Imagine if Dick Cheney and Donald Rumsfeld were lovers, or if Henry Kissinger was engaged to Angola’s minister of petroleum, or if Jimmy Carter was a high-heeled lover to an Arabian oil politician. Well, stop imagining it because it’s stickily real in Sheida Soleimani’s photographs and videos.

The Iranian-American artist casts actors as pivotal figures in the international oil trade. Wearing masks of notable politicians, they spank, screw and stroke each other in a greedy quest for the ultimate orgasmic high: profit.

Soleimani’s metaphors aren’t subtle. International trade relationships are reimagined as abusive sexual interactions, football and mineral companies are chips to be traded. Sure, there’s a part of you that worries that homosexuality is used as a punchline here but she’s used queer actors of all shapes and colours to help deal with that.

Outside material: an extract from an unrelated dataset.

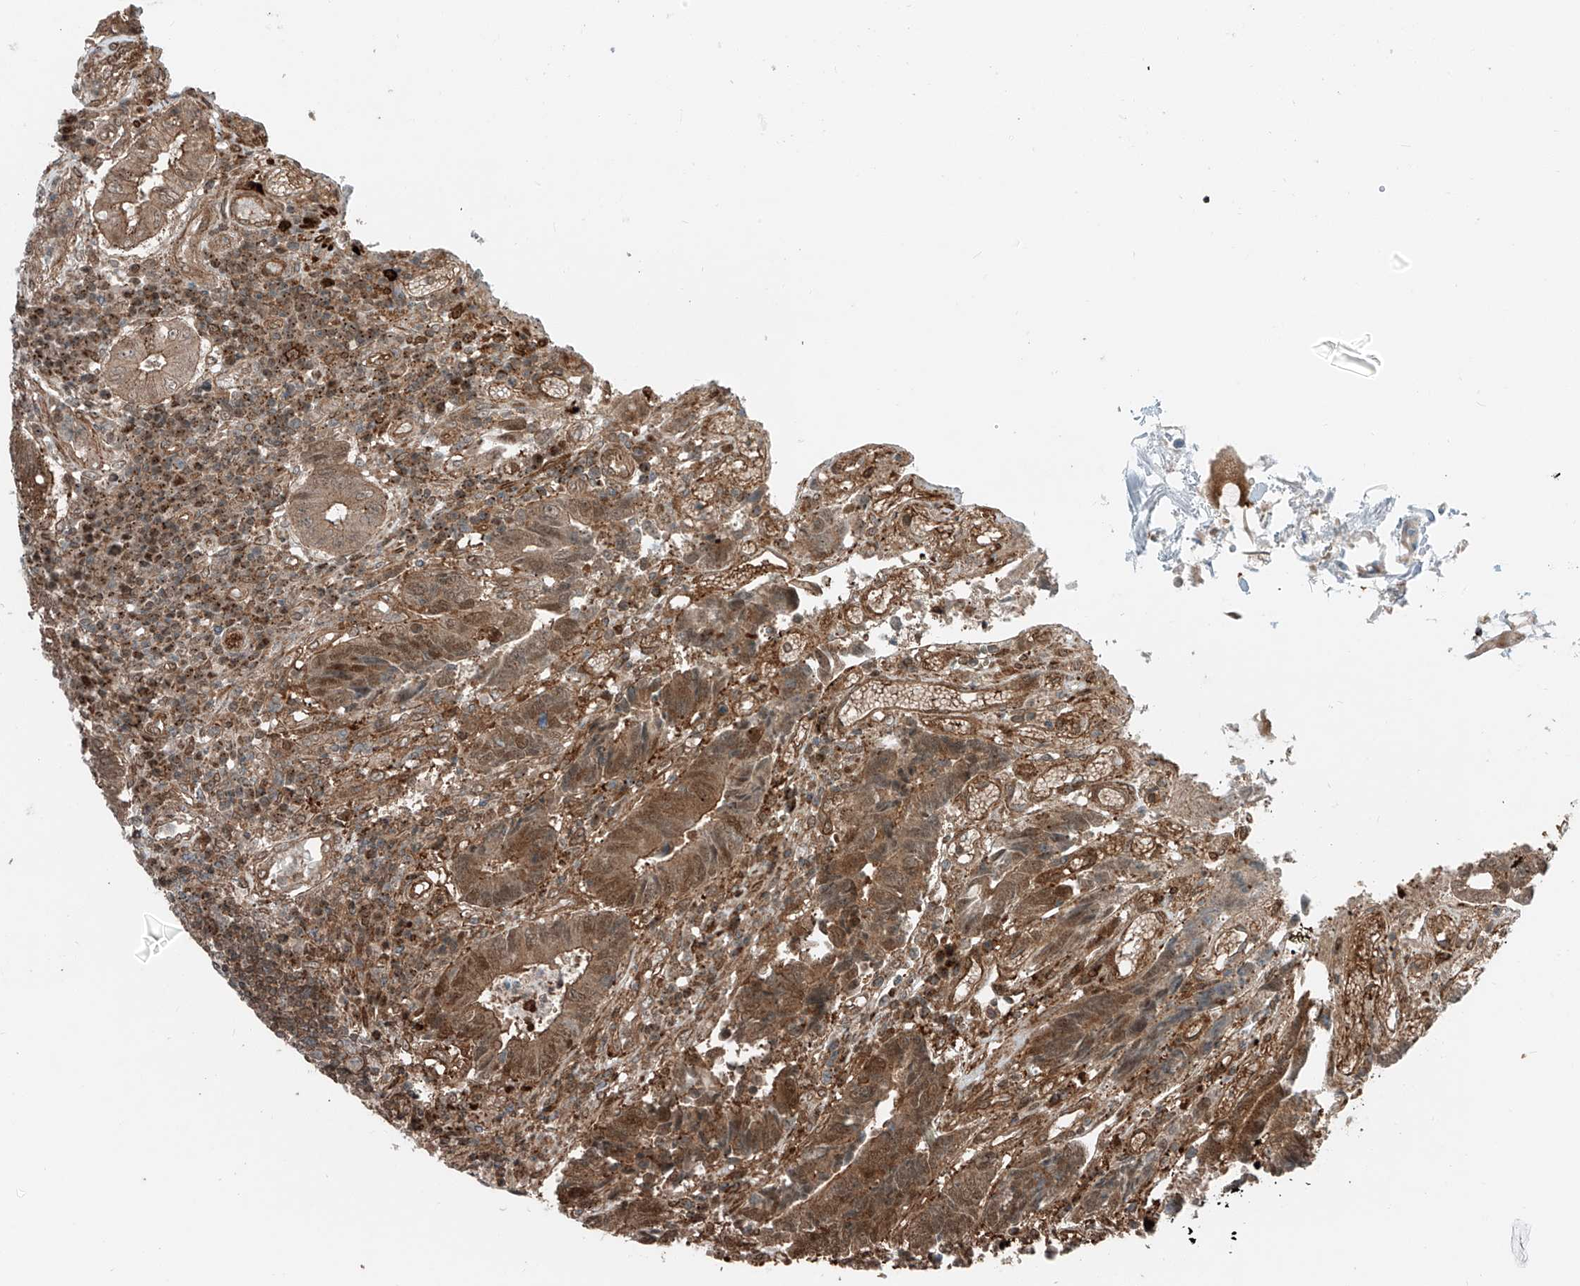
{"staining": {"intensity": "moderate", "quantity": ">75%", "location": "cytoplasmic/membranous,nuclear"}, "tissue": "colorectal cancer", "cell_type": "Tumor cells", "image_type": "cancer", "snomed": [{"axis": "morphology", "description": "Adenocarcinoma, NOS"}, {"axis": "topography", "description": "Rectum"}], "caption": "Immunohistochemistry (IHC) micrograph of neoplastic tissue: colorectal cancer (adenocarcinoma) stained using immunohistochemistry (IHC) demonstrates medium levels of moderate protein expression localized specifically in the cytoplasmic/membranous and nuclear of tumor cells, appearing as a cytoplasmic/membranous and nuclear brown color.", "gene": "USP48", "patient": {"sex": "male", "age": 84}}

And despite all the copulation going on, it’s not hard to see that the only characters really getting screwed aren’t in shot at all: it’s the populations being humped to death by corrupt, greedy governments.

A tent in the middle of the space houses a video showing more of the same idea: oily hands playing snap with cards emblazoned with military figures, their faces getting ever more obscured by the oil.

For all the high-flash, digi-collage, hyper-lols of Soleimani’s aesthetic, this is actually potently angry, cynical, confrontational art. Soleimani is hollering her viewers awake with shock, silliness and bare-breasted bravado. It’s kinky and stupid, but also very, very serious. Soleimani is railing against corruption, subjugation and the failures of capitalism. Basically, she’s pulling out your ball gag and taking off your latex blindfold.